### WORK TO BE COMPLETED
Print the data that follows exactly.

### TASK INPUTS

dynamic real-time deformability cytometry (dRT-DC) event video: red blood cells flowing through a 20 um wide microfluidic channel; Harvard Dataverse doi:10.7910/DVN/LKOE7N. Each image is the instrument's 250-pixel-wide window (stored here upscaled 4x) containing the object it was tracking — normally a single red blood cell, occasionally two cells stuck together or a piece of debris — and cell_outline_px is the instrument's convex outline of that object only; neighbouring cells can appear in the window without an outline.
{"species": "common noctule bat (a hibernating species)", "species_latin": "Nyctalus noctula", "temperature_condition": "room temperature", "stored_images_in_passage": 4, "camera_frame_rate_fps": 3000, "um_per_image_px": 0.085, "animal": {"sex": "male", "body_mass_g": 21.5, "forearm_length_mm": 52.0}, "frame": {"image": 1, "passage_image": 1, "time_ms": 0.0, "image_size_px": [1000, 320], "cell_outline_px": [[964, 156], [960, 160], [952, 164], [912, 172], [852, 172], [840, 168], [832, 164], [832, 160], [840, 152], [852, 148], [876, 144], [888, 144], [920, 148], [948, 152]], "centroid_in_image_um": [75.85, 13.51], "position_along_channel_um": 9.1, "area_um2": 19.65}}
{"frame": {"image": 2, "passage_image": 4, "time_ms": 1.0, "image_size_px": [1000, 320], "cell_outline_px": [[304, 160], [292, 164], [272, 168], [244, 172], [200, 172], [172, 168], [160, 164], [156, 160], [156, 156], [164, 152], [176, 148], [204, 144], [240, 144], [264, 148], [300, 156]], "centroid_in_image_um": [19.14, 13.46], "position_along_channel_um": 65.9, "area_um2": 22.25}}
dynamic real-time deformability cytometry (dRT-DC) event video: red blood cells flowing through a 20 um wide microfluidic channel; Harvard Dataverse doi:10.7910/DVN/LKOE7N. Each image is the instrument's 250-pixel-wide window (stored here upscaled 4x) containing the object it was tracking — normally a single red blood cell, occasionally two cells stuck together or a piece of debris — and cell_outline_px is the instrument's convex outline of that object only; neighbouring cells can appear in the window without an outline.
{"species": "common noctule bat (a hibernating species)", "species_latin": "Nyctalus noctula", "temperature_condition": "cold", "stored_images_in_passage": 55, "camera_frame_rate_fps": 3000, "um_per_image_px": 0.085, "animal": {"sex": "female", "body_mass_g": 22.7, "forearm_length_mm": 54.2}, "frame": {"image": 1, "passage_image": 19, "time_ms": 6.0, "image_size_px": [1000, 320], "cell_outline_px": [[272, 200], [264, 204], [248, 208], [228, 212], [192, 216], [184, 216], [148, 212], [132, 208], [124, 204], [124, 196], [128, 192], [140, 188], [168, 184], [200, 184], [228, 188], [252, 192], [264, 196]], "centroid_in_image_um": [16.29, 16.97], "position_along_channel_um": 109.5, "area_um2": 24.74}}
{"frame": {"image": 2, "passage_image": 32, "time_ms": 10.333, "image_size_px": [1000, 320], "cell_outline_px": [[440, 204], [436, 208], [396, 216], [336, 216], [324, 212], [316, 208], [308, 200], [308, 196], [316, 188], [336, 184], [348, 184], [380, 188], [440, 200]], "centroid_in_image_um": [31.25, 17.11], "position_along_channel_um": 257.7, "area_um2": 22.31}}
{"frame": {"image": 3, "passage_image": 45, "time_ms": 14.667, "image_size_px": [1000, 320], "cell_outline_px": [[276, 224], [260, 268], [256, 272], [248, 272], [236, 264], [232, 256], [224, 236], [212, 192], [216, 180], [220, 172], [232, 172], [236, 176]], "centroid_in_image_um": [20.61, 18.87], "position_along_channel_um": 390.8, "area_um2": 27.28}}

### ANSWER FOR THE TASK
dynamic real-time deformability cytometry (dRT-DC) event video: red blood cells flowing through a 20 um wide microfluidic channel; Harvard Dataverse doi:10.7910/DVN/LKOE7N. Each image is the instrument's 250-pixel-wide window (stored here upscaled 4x) containing the object it was tracking — normally a single red blood cell, occasionally two cells stuck together or a piece of debris — and cell_outline_px is the instrument's convex outline of that object only; neighbouring cells can appear in the window without an outline.
{"species": "common noctule bat (a hibernating species)", "species_latin": "Nyctalus noctula", "temperature_condition": "room temperature", "stored_images_in_passage": 4, "camera_frame_rate_fps": 3000, "um_per_image_px": 0.085, "animal": {"sex": "male", "body_mass_g": 21.5, "forearm_length_mm": 52.0}, "frame": {"image": 1, "passage_image": 1, "time_ms": 0.0, "image_size_px": [1000, 320], "cell_outline_px": [[964, 156], [960, 160], [952, 164], [912, 172], [852, 172], [840, 168], [832, 164], [832, 160], [840, 152], [852, 148], [876, 144], [888, 144], [920, 148], [948, 152]], "centroid_in_image_um": [75.85, 13.51], "position_along_channel_um": 9.1, "area_um2": 19.65}}
{"frame": {"image": 2, "passage_image": 4, "time_ms": 1.0, "image_size_px": [1000, 320], "cell_outline_px": [[304, 160], [292, 164], [272, 168], [244, 172], [200, 172], [172, 168], [160, 164], [156, 160], [156, 156], [164, 152], [176, 148], [204, 144], [240, 144], [264, 148], [300, 156]], "centroid_in_image_um": [19.14, 13.46], "position_along_channel_um": 65.9, "area_um2": 22.25}}
dynamic real-time deformability cytometry (dRT-DC) event video: red blood cells flowing through a 20 um wide microfluidic channel; Harvard Dataverse doi:10.7910/DVN/LKOE7N. Each image is the instrument's 250-pixel-wide window (stored here upscaled 4x) containing the object it was tracking — normally a single red blood cell, occasionally two cells stuck together or a piece of debris — and cell_outline_px is the instrument's convex outline of that object only; neighbouring cells can appear in the window without an outline.
{"species": "common noctule bat (a hibernating species)", "species_latin": "Nyctalus noctula", "temperature_condition": "cold", "stored_images_in_passage": 55, "camera_frame_rate_fps": 3000, "um_per_image_px": 0.085, "animal": {"sex": "female", "body_mass_g": 22.7, "forearm_length_mm": 54.2}, "frame": {"image": 1, "passage_image": 19, "time_ms": 6.0, "image_size_px": [1000, 320], "cell_outline_px": [[272, 200], [264, 204], [248, 208], [228, 212], [192, 216], [184, 216], [148, 212], [132, 208], [124, 204], [124, 196], [128, 192], [140, 188], [168, 184], [200, 184], [228, 188], [252, 192], [264, 196]], "centroid_in_image_um": [16.29, 16.97], "position_along_channel_um": 109.5, "area_um2": 24.74}}
{"frame": {"image": 2, "passage_image": 32, "time_ms": 10.333, "image_size_px": [1000, 320], "cell_outline_px": [[440, 204], [436, 208], [396, 216], [336, 216], [324, 212], [316, 208], [308, 200], [308, 196], [316, 188], [336, 184], [348, 184], [380, 188], [440, 200]], "centroid_in_image_um": [31.25, 17.11], "position_along_channel_um": 257.7, "area_um2": 22.31}}
{"frame": {"image": 3, "passage_image": 45, "time_ms": 14.667, "image_size_px": [1000, 320], "cell_outline_px": [[276, 224], [260, 268], [256, 272], [248, 272], [236, 264], [232, 256], [224, 236], [212, 192], [216, 180], [220, 172], [232, 172], [236, 176]], "centroid_in_image_um": [20.61, 18.87], "position_along_channel_um": 390.8, "area_um2": 27.28}}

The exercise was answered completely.